This is the day on which I originally planned to end the rollout of this 2020 list, but I’ve revised my plans, mainly because I wasn’t able to make a new installment on a daily basis during January. The days I missed have left me with too many songs that I still want to include.
The 2019 edition of this list included 60 songs, which was a lower number than in the preceding three years. If you’ve been counting, you know that this year I’ve only made it to 42 so far (including today’s two tracks), so I really feel compelled to keep going. When will I stop? I haven’t quite figured that out yet, but I’ll let you know when I do.
…AND OCEANS
…And Oceans‘ 2020 record Cosmic World Mother was a comeback album, the group’s first full-length release since 2002. As my friend DGR wrote in his review, it was also one of the more blistering releases to come out last year, a symphonic black metal assault that was “absolute hellfire in song form”. But that didn’t mean it wasn’t contagious.
DGR called out the album’s title track as “easily one of the album’s highlights and possibly one of the best points to end Part One of an album on”. He wrote:
“‘Cosmic World Mother’ is a massive song — so huge in fact that it’s felt like a personal roadblock in writing this review since it was first heard, and it sits five songs into the album. ‘Cosmic World Mother’ isn’t even one of the longest songs, yet it’s a testament to using each and every element available to …And Oceans as effectively as possible. The song just seems to build, and build, and build during its roughly four-and-a-half-minutes, absorbing everything that was done in the four songs prior to it until it becomes a musical blob of its own. Its own personal dynamics can seem to color the first four songs of the disc, making it seem like …And Oceans were building up to that specific moment, when ‘Cosmic World Mother’ bursts into flame in its back half before suddenly being put out.
I dallied with consideration of another song or two from the album for this list, but then got my head screwed on straight and acknowledged that it really had to be this one.
GAEREA
It has been a rewarding experience to watch the rise of Gaerea since they first appeared on the scene. Now it wouldn’t be too much of a stretch to call their name a household word around extreme metal fandom. They’ve come very far relatively quickly, and their 2020 album Limbo deserved all the praise it received. Among those showering it with appreciation was our own Andy Synn, who closed his review this way:
“Make no mistake about it, Limbo is not an album for the faint of heart. It’s an unforgivingly intense, emotionally wrenching experience, from start to finish, which demands an awful lot from its audience. But it’s also one which rewards the truly dedicated listener with the sublime experience of having all their negative emotions dragged up, laid bare, and washed clean in a raging flood of pure catharsis. And who among us doesn’t want to experience that, at least once in their lives?”

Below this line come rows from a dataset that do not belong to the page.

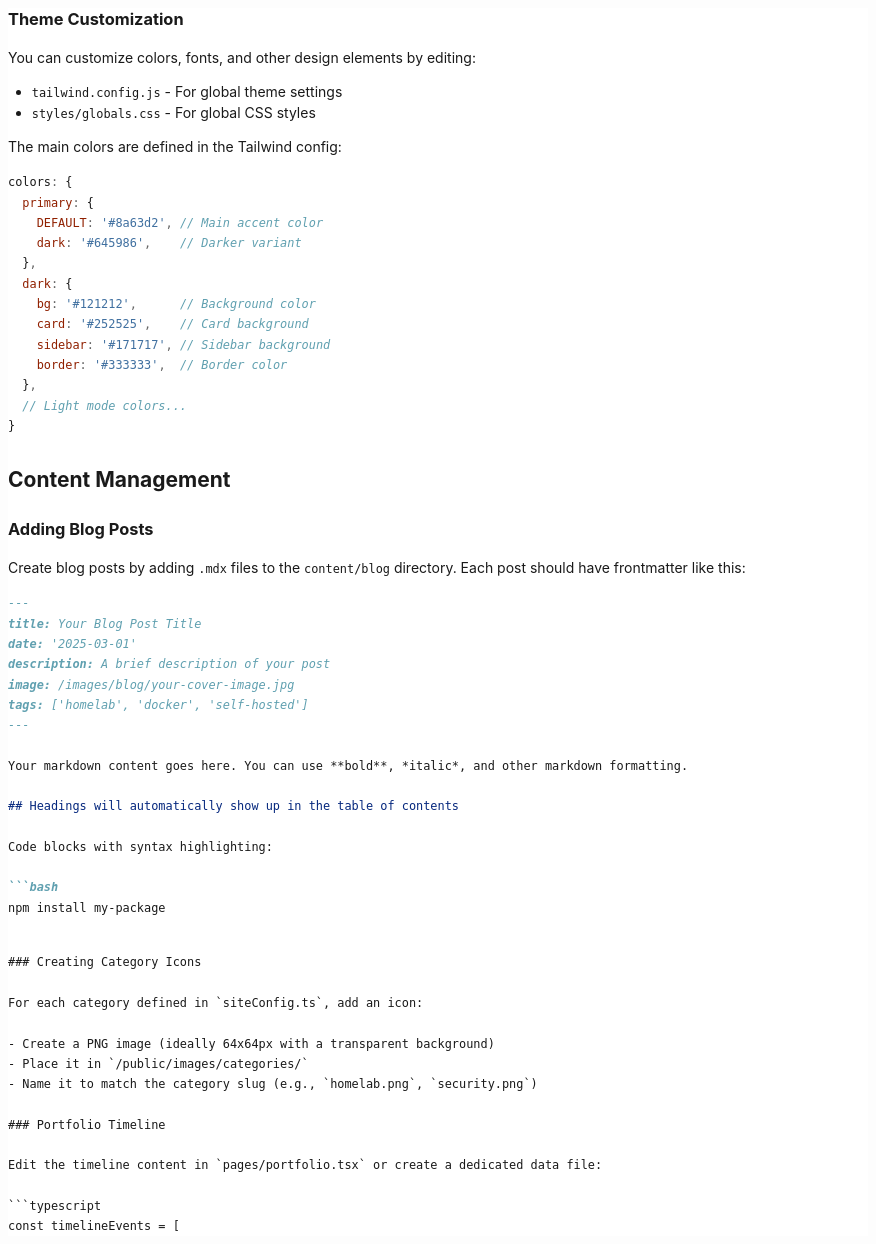 ### Theme Customization

You can customize colors, fonts, and other design elements by editing:

- `tailwind.config.js` - For global theme settings
- `styles/globals.css` - For global CSS styles

The main colors are defined in the Tailwind config:

```js
colors: {
  primary: {
    DEFAULT: '#8a63d2', // Main accent color
    dark: '#645986',    // Darker variant
  },
  dark: {
    bg: '#121212',      // Background color
    card: '#252525',    // Card background
    sidebar: '#171717', // Sidebar background
    border: '#333333',  // Border color
  },
  // Light mode colors...
}
```

## Content Management

### Adding Blog Posts

Create blog posts by adding `.mdx` files to the `content/blog` directory. Each post should have frontmatter like this:

```md
---
title: Your Blog Post Title
date: '2025-03-01'
description: A brief description of your post
image: /images/blog/your-cover-image.jpg
tags: ['homelab', 'docker', 'self-hosted']
---

Your markdown content goes here. You can use **bold**, *italic*, and other markdown formatting.

## Headings will automatically show up in the table of contents

Code blocks with syntax highlighting:

```bash
npm install my-package
```
```

### Creating Category Icons

For each category defined in `siteConfig.ts`, add an icon:

- Create a PNG image (ideally 64x64px with a transparent background)
- Place it in `/public/images/categories/`
- Name it to match the category slug (e.g., `homelab.png`, `security.png`)

### Portfolio Timeline

Edit the timeline content in `pages/portfolio.tsx` or create a dedicated data file:

```typescript
const timelineEvents = [
```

Of all the powerhouse songs on Limbo, it’s the long album opener “To Ain” that for me has become the most memorable. Andy also singled it out in his review: “While the music is, undeniably, driven by a thunderous torrent of rolling kicks and hammering snare hits, it’s the song’s meditative mid-section – the calm at the heart of the storm, if you will – which is its true heart, and it’s the contrast between these fleeting moments of melodic ambience… which makes this record so incredibly immersive and endlessly engaging despite its almost overwhelming intensity”.
I spilled words of my own after I first heard “To Ain” and saw the Guilherme Henriques video through which it was presented: “In both its sights and its sounds the new video is extremely powerful. The inner pain they express is mutilating. The music is both crushing and explosive, delirious and despairing, sweeping and scathing. For such intense music, it’s also thoroughly immersive… or perhaps it’s better said that this is an emotional vortex that’s hard to escape. There is a point at which the music becomes soft and sublime in its glimmering radiations. The effect of that instrumental interlude is mesmerizing – a bit of rest in this searing journey.”